An opportunity has arisen for a talented statistician or probabilistic machine learning researcher at the MRC Biostatistics Unit, Cambridge University, within the Precision Medicine and Inference for Complex Outcomes theme.
The successful applicant will have the opportunity to contribute to the Bringing Innovative Research Methods to Clustering Analysis of Multimorbidity (BIRM-CAM) project between the Universities of Cambridge and Birmingham, funded by the UK Medical Research Council (MRC) and the National Institute for Health Research (NIHR). The project is led by Profs. Sylvia Richardson (Cambridge) and Tom Marshall (Birmingham). Within the MRC Biostatistics Unit, Drs. Steven Kiddle, Jessica Barrett, and Paul Kirk are co-investigators and part of the BIRM-CAM team.
Multimorbidity is when people suffer from more than one long-term illness. It is increasingly common as people live longer. It is important because: individual illnesses have knock-on effects on others, it is more complex managing multiple than single illnesses, and multimorbid patients are heavy users of medications and health services. Electronic health records (EHRs) are a good source of information on multimorbidity because they include information on the same patient over many years. As part of the BIRM-CAM project, we will be developing and applying sophisticated data analysis techniques to extract relevant information about multimorbidity from EHRs.
We are seeking an ambitious and motivated individual to join the BIRM-CAM research team and enhance its analytics. The project focuses on the development and refinement of clustering and predictive models that use EHRs to identify new multimorbidity groupings and patterns associated with health outcomes such as hospital admission or death, and explore how groups of illnesses develop sequentially in individual patients. Relevant statistical modelling techniques include (supervised and unsupervised) Bayesian clustering techniques, kernel methods, and multi-state time-to-event predictive models.

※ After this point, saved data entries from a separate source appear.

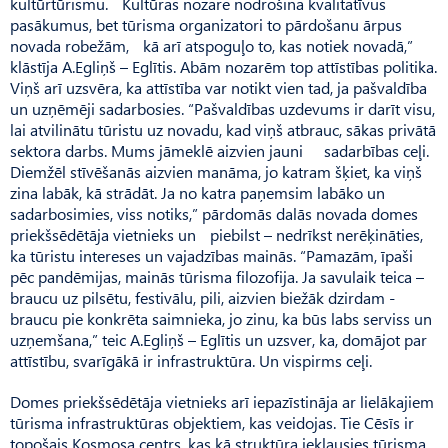
kultūrtūrismu. Kultūras nozare nodrošina kvalitatīvus
pasākumus, bet tūrisma organizatori to pārdošanu ārpus
novada robežām, kā arī atspoguļo to, kas notiek novadā,”
klāstīja A.Egliņš – Eglītis. Abām nozarēm top attīstības politika.
Viņš arī uzsvēra, ka attīstība var notikt vien tad, ja pašvaldība
un uzņēmēji sadarbosies. “Pašvaldības uzdevums ir darīt visu,
lai atvilinātu tūristu uz novadu, kad viņš atbrauc, sākas privātā
sektora darbs. Mums jāmeklē aizvien jauni sadarbības ceļi.
Diemžēl stīvēšanās aizvien manāma, jo katram šķiet, ka viņš
zina labāk, kā strādāt. Ja no katra paņemsim labāko un
sadarbosimies, viss notiks,” pārdomās dalās novada domes
priekšsēdētāja vietnieks un piebilst – nedrīkst nerēķināties,
ka tūristu intereses un vajadzības mainās. “Pamazām, īpaši
pēc pandēmijas, mainās tūrisma filozofija. Ja savulaik teica –
braucu uz pilsētu, festivālu, pili, aizvien biežāk dzirdam -
braucu pie konkrēta saimnieka, jo zinu, ka būs labs serviss un
uzņemšana,” teic A.Egliņš – Eglītis un uzsver, ka, domājot par
attīstību, svarīgākā ir infrastruktūra. Un vispirms ceļi.
Domes priekšsēdētāja vietnieks arī iepazīstināja ar lielākajiem
tūrisma infrastruktūras objektiem, kas veidojas. Tie Cēsīs ir
topošais Kosmosa centrs, kas kā struktūra iekļausies tūrisma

The successful candidate will have a PhD in a strongly quantitative discipline, ideally statistics or probabilistic machine learning. Past experience with EHRs and/or other "big data" sources would be advantageous, but not essential; training will be given on the basic concepts necessary to the post. A desire to address questions of substantive biomedical and societal importance is essential. Good communication skills and an enthusiasm for collaborating with others (including non-statisticians) are also essential. Strong programming ability would be desirable, and experience of computational statistical methods would be highly advantageous. The successful applicant will be supported in their career development with a range of formal courses and on-the-job training.
Fixed-term: The funds for this post are available for 30 months in the first instance.
Click the 'Apply' button below to register an account with our recruitment system (if you have not already) and apply online.
Closing date: 12th March 2020
Interview date: 24th March 2020
Please ensure that you upload a covering letter and CV in the Upload section of the online application. The covering letter should outline how you match the criteria for the post and why you are applying for this role. If you upload any additional documents which have not been requested, we will not be able to consider these as part of your application.
Please include details of your referees, including email address and phone number, one of which must be your most recent line manager.
Please quote reference SL22497 on your application and in any correspondence about this vacancy.
The University actively supports equality, diversity and inclusion and encourages applications from all sections of society.
The University has a responsibility to ensure that all employees are eligible to live and work in the UK.